The Paranal Observatory in Chile
VISTA Views the Sculptor Galaxy
VISTA, the Visible and Infrared Survey Telescope for Astronomy, the latest addition to ESO’s Paranal Observatory in the Chilean Atacama Desert, is the world’s largest survey telescope. After being handed over to ESO at the end of 2009 (eso0949) the telescope was used for two detailed studies of small sections of the sky before it embarked on the much larger surveys that are now in progress. One of these “mini surveys” was a detailed study of NGC 253 and its environment.
As VISTA works at infrared wavelengths it can see right through most of the dust that is such a prominent feature of the Sculptor Galaxy when viewed in visible light. Huge numbers of cooler stars that are barely detectable with visible-light telescopes are now also seen. The VISTA view reveals most of what was hidden by the thick dust clouds in the central part of the disc and allows a clear view of a prominent bar of stars across the nuclear region — a feature that is not seen in visible light pictures. The majestic spiral arms now spread over the whole disc of the galaxy.
The spectacular viewing conditions VISTA shares with ESO’s Very Large Telescope (VLT), located on the next mountain peak, also allow VISTA images to be exceptionally sharp for a ground-based telescope.

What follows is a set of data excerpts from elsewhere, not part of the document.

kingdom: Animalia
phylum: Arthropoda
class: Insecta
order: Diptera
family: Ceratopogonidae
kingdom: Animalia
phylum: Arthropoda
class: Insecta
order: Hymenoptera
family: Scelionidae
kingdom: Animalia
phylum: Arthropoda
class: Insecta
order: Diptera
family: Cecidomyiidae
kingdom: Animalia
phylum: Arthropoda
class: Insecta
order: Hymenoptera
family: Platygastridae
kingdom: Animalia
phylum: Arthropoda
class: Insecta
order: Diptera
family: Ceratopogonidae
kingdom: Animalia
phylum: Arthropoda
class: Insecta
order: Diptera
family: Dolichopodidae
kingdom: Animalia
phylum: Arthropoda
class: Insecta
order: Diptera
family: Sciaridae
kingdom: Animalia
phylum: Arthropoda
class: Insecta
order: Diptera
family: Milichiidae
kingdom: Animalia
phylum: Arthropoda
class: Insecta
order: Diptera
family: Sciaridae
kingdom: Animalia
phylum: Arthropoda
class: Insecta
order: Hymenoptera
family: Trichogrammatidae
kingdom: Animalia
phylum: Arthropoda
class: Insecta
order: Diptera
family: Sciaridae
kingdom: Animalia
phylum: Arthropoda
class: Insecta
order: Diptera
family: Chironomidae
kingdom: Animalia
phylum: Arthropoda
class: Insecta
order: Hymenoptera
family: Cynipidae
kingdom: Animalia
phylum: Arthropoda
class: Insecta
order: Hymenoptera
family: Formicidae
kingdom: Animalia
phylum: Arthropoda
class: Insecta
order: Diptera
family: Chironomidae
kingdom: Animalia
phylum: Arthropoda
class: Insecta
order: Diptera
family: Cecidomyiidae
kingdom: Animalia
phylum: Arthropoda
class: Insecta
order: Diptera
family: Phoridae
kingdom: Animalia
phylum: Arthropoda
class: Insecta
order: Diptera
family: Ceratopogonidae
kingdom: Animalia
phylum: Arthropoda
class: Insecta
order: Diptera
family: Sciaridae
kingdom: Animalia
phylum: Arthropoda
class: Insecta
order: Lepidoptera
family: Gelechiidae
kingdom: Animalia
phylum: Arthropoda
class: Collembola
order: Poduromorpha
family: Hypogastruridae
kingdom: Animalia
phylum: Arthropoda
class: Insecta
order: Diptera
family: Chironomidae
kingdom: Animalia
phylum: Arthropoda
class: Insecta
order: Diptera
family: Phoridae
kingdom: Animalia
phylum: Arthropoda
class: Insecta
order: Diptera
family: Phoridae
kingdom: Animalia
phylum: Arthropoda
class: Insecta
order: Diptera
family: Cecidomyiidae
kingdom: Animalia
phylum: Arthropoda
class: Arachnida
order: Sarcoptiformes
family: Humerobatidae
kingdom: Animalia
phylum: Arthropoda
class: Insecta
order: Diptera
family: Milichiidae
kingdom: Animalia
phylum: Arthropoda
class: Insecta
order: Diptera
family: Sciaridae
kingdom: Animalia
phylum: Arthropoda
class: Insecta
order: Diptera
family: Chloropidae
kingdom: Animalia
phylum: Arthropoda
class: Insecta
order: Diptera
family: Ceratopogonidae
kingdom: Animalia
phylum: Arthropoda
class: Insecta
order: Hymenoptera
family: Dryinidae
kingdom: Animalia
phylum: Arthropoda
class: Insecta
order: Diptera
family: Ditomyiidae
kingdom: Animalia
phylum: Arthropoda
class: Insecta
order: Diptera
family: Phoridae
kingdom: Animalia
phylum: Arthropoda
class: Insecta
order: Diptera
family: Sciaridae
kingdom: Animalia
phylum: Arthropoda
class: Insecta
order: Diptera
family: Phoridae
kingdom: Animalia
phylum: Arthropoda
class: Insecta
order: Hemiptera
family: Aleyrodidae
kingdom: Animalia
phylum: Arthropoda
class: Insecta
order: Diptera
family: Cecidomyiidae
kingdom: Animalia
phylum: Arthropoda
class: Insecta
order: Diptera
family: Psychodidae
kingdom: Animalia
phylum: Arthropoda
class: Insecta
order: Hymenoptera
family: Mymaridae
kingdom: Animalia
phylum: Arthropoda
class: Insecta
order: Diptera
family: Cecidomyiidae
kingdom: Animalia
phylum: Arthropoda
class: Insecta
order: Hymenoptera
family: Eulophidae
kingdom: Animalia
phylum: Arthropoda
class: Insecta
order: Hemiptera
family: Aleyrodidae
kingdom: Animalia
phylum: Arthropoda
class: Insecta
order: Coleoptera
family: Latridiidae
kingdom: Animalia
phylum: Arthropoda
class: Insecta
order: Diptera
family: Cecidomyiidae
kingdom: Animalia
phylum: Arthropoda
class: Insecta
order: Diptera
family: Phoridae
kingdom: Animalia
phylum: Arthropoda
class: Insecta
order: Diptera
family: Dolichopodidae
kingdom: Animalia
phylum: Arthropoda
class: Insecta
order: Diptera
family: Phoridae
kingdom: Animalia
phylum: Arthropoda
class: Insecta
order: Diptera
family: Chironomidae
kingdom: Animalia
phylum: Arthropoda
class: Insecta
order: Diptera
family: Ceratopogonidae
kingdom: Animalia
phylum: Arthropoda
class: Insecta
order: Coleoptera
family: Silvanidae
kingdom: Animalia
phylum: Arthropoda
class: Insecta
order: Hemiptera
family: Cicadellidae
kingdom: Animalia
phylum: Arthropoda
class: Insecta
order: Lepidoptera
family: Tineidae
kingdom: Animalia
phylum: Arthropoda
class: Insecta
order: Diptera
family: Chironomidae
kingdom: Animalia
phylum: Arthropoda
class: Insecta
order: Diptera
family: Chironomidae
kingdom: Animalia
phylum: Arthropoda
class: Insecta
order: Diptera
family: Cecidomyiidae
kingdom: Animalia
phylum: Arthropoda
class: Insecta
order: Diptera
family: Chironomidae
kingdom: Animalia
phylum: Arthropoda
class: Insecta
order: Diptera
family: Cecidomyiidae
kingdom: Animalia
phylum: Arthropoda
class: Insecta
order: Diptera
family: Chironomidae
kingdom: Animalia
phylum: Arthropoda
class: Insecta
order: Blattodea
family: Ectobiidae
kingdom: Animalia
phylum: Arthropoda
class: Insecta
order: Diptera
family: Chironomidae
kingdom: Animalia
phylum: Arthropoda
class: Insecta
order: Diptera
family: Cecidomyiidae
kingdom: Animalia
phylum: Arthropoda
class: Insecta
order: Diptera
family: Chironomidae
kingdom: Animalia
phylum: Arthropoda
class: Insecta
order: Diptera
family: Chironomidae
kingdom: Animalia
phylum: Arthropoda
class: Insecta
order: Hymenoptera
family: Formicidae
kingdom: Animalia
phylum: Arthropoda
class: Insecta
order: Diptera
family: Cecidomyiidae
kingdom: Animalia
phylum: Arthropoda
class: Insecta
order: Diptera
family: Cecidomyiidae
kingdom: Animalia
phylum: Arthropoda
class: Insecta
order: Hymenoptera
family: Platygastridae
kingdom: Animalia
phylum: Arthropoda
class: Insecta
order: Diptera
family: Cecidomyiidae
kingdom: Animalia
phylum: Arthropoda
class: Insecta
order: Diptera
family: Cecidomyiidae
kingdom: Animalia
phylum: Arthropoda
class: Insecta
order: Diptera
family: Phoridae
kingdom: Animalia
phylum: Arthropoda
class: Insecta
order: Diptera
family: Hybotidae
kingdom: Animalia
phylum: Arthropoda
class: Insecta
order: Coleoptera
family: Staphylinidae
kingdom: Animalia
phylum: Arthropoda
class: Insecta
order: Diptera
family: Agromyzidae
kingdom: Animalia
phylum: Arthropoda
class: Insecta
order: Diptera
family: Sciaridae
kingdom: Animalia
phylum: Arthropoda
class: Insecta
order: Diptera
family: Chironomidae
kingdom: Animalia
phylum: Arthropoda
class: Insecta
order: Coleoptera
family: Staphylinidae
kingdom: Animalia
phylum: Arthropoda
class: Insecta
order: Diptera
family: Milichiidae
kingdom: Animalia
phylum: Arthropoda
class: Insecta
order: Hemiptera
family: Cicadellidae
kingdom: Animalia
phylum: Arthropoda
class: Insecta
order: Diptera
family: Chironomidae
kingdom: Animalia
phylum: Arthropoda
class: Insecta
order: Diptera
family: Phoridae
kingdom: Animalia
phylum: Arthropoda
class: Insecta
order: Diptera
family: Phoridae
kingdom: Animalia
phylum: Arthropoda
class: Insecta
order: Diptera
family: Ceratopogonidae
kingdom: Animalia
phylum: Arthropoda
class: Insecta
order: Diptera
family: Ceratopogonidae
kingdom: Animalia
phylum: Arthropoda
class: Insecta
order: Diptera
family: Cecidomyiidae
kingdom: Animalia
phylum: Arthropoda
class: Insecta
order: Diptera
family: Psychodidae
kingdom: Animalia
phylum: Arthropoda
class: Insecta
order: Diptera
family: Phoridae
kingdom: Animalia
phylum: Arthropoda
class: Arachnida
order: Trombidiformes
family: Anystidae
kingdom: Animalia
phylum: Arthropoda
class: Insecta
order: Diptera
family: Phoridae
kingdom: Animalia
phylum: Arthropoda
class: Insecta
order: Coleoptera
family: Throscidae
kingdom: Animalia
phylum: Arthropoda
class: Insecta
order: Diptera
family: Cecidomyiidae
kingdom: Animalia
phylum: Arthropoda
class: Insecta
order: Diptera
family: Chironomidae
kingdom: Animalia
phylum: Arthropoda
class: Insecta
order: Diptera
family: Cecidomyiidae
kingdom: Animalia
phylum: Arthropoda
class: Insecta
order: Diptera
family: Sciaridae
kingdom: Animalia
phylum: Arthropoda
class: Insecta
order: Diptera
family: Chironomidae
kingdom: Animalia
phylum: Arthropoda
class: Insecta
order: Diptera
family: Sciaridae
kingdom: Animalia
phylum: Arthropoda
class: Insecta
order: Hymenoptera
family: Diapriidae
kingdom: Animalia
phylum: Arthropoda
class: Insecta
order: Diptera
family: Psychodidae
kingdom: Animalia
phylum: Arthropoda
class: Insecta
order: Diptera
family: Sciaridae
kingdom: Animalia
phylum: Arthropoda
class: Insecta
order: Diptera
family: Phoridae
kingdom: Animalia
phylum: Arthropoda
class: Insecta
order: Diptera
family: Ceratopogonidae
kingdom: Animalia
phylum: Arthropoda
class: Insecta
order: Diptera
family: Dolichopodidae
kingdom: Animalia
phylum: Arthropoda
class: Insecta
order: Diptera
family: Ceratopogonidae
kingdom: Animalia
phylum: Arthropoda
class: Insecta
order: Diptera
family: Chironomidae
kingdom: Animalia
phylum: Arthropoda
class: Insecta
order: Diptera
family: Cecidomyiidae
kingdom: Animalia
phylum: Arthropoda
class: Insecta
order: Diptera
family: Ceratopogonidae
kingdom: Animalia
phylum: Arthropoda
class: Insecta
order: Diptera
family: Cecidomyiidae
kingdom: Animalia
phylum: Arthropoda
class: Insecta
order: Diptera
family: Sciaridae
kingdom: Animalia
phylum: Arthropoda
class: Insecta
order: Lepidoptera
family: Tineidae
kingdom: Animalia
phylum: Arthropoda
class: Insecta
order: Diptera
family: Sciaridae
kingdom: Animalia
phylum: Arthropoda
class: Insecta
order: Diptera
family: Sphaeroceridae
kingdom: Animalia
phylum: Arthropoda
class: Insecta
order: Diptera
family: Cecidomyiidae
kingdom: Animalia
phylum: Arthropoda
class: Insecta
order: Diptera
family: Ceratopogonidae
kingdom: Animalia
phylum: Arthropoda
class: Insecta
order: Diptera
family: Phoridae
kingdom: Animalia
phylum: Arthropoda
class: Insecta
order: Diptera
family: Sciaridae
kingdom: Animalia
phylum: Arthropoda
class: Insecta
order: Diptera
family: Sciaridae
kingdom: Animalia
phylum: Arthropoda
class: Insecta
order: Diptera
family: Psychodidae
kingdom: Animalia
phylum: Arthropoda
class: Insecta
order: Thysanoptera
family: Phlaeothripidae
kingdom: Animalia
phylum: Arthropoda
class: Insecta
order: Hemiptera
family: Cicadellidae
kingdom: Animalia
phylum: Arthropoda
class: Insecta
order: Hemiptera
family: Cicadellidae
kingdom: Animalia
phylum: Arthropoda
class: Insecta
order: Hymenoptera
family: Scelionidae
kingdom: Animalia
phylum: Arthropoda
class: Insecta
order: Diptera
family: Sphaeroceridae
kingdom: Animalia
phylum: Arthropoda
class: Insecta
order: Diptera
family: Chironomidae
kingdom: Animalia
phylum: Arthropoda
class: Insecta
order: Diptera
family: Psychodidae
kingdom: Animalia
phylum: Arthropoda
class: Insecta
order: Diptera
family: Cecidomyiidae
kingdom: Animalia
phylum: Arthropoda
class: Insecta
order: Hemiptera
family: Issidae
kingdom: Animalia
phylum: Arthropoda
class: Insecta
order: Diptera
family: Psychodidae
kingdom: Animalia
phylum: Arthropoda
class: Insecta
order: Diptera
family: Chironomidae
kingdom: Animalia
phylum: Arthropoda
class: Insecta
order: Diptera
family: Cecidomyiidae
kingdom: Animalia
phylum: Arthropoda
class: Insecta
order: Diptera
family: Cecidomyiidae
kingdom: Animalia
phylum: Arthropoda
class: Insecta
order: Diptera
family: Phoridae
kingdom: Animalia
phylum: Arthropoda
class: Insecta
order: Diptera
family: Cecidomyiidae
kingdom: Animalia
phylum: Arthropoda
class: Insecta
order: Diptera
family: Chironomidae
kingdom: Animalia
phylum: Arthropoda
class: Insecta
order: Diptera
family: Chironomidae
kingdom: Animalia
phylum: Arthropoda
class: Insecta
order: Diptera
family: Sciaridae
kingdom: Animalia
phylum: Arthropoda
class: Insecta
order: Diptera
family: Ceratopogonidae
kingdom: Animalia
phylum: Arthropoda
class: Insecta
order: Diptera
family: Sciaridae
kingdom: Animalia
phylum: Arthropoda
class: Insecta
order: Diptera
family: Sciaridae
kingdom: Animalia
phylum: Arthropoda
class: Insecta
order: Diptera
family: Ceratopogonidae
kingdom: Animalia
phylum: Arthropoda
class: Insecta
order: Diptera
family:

With this powerful instrument at their command astronomers wanted to peel away some of the mysteries of the Sculptor Galaxy. They are studying the myriad of cool red giant stars in the halo that surrounds the galaxy, measuring the composition of some of NGC 253’s small dwarf satellite galaxies, and searching for as yet undiscovered new objects such as globular clusters and ultra-compact dwarf galaxies that would otherwise be invisible without the deep VISTA infrared images. Using the unique VISTA data they plan to map how the galaxy formed and has evolved.